Mind the gap: Cheaper apartment rents are letting buyers into the market sooner

30 September, 2021

A record gap between the cost of renting a unit and a house is “opening a window” for first-home buyers looking to get into the property market, experts say.

Nationally, the gap between house and apartment rents is now $50 per week, new analysis from Domain shows, with the median weekly rent for a house sitting at $477, while unit rent costs $427.

Ten years ago, that gap was only $5.

Domain chief of research and economics Nicola Powell said this record gap meant people renting units were able to save more now than ever, thanks to the cheaper costs, which allowed them to buy into the market sooner.

She also said the consistent decline of unit rents across some capitals had seen investors turn away from buying them, instead focusing their purchasing efforts on houses that have more broadly maintained higher rent prices and income earnings.

That gave first-home buyers further opportunity to get into the apartment market without the competition from investors that often pushed prices higher.

“If a tenant is able to move and choose cheaper rent, they can save quicker and enter the housing market,” she said.

“And investors are attracted to houses because of the house price rises, drawn to the prospect of big capital growth, so they’re not there to compete with the first-home buyers.”


House rents

Unit rents






















































Weekly Rent Gaps- National

Source: Domain Research House, June 2021.

The gap between house and unit rents across Australia’s capital cities is sitting at record levels, jumping well ahead of where they were a decade ago.

The two most significant rises were in Darwin and Canberra, where the difference between house and unit rents was well over $120 per week. That had jumped significantly since 2011 where the two cities saw a difference in rents of just $30 and $40 respectively.

In Sydney, the gap between rents for units and houses also widened, with $80 between the two in June.  That was almost double the $45 gap recorded back in 2011.

Melbourne’s divide between house and unit rents rose to $65, from a difference of just $10 a decade ago.

Brisbane has also seen the gap between unit and house rents widen, with the median weekly rents for houses leaving a divide of $50, well up from the $10 difference in 2011, data shows.

Barry Plant Victoria executive director Mike McCarthy said there was a great opportunity for those who were looking for a cheaper buy to get into the market, but this would only be for a short time.

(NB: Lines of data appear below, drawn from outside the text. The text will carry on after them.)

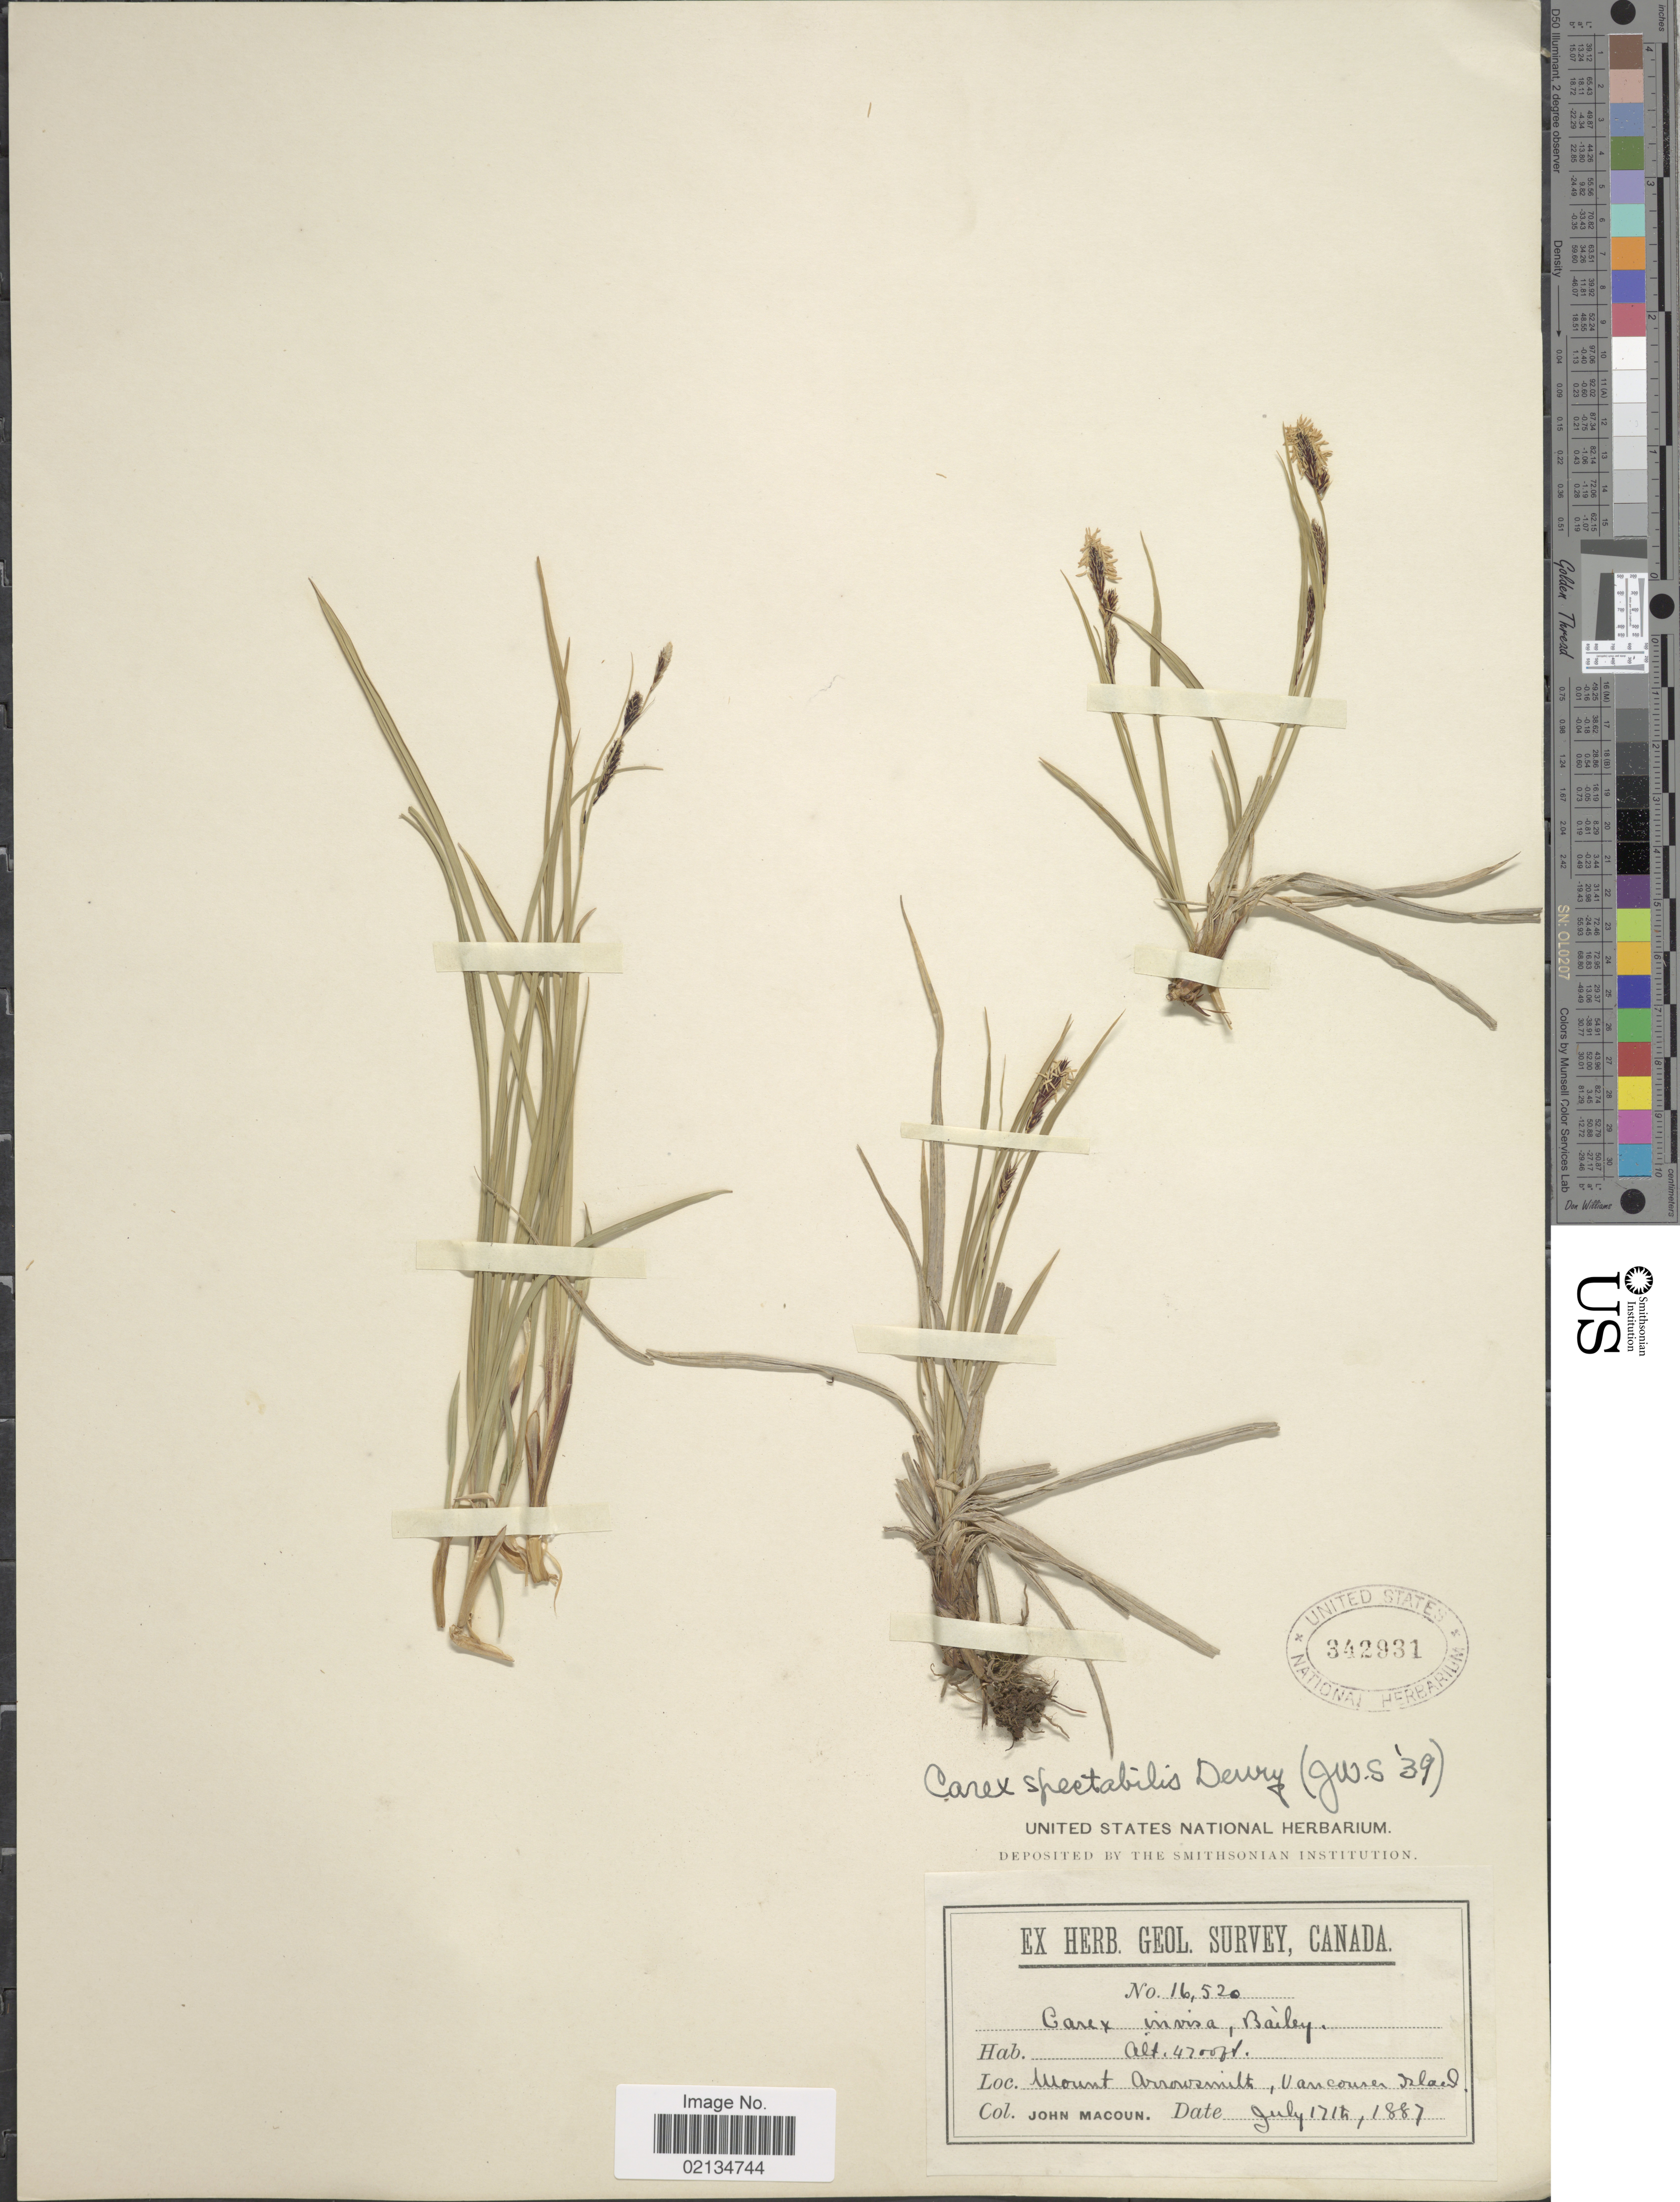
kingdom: Plantae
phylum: Tracheophyta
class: Liliopsida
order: Poales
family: Cyperaceae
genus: Carex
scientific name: Carex spectabilis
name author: Dewey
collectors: J. Macoun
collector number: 16520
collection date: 1887-07-17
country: Canada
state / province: British Columbia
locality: Mount Arrowsmith, Vancouver Island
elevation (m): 1433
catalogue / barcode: US 342931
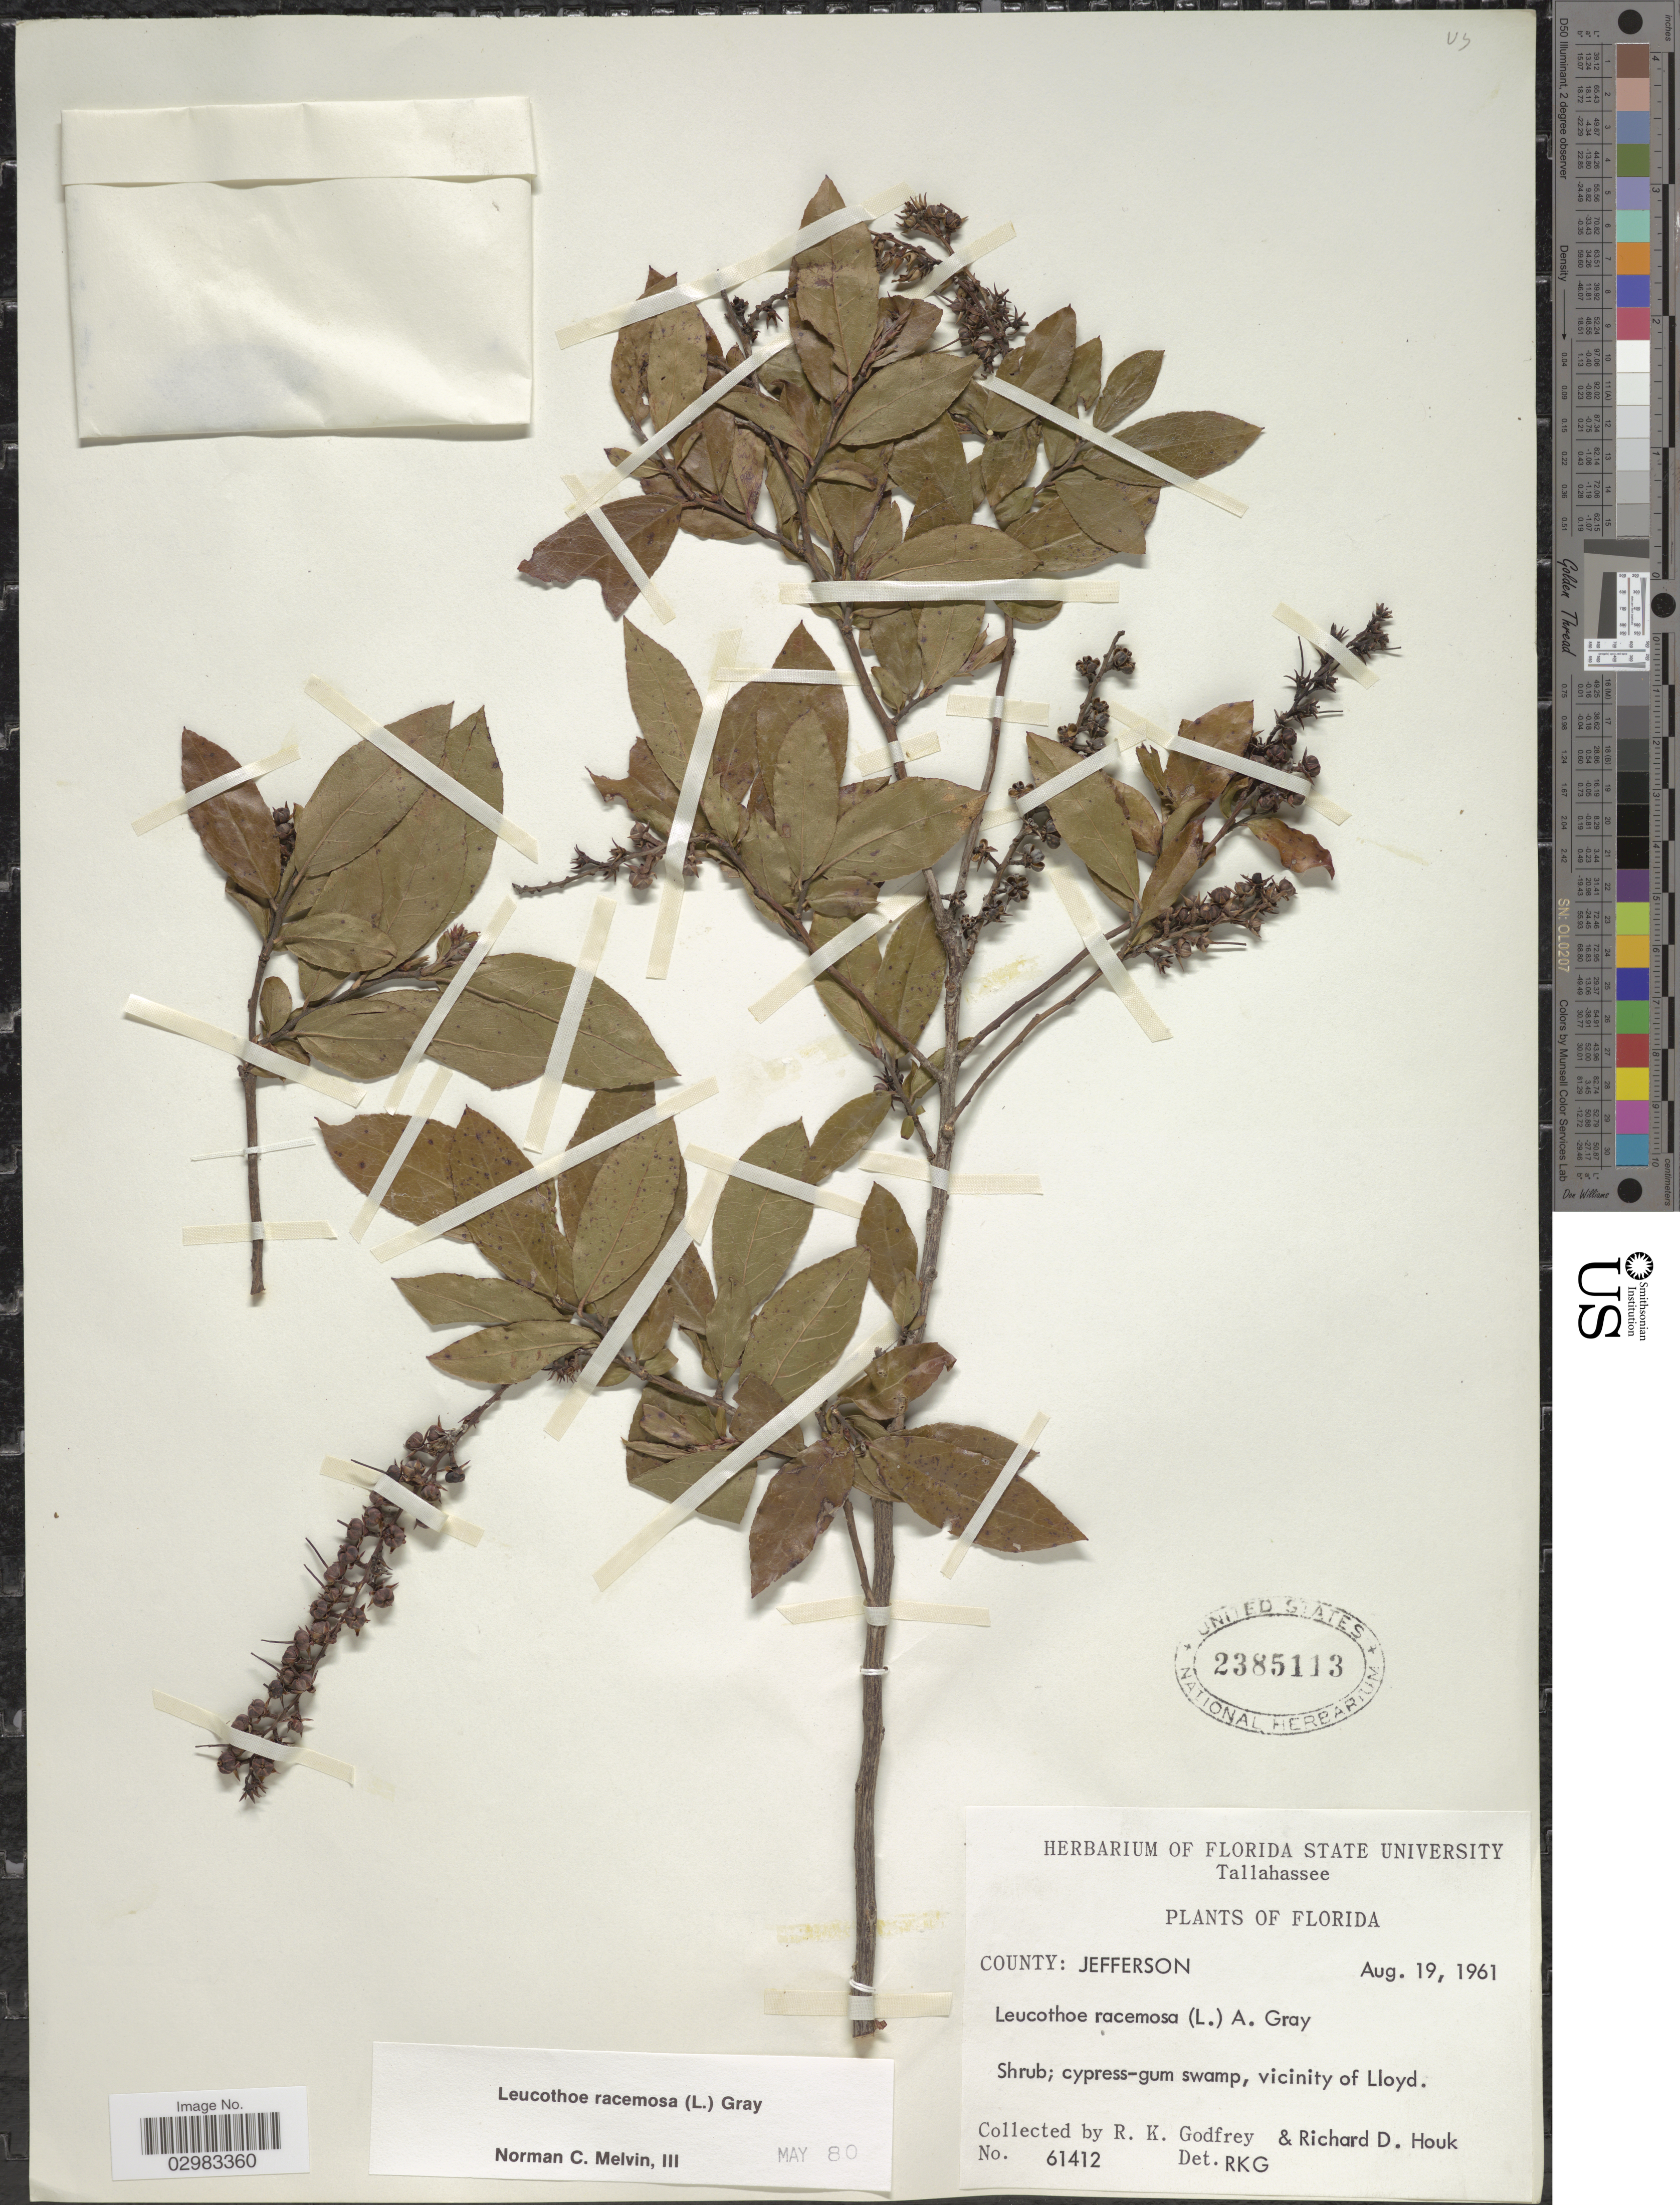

“I think it provides a window before things correct themselves over time,” Mr McCarthy said. “That window will close as we learn how to live with COVID-19 and we reopen the national borders.”

An influx of international migrants looking to Australia as a much healthier place to live would boost sales of apartments in the inner city, he said.

Propertyology head of research Simon Pressley took a more pessimistic view saying it could take up to five years for the unit market and rents to recover from the impact of the pandemic.

Prices could stay at low levels or even fall, even as the market recovers, he warned.

“I think there’s a lot of people contemplating [buying an apartment] now … but they should be asking themselves, ‘how would I feel in two years time if I bought an apartment for $550,000 and it’s now worth $480,000’?” Mr Pressley said.

“The prices that are going up are for houses and not units, so that should be sounding alarm bells.”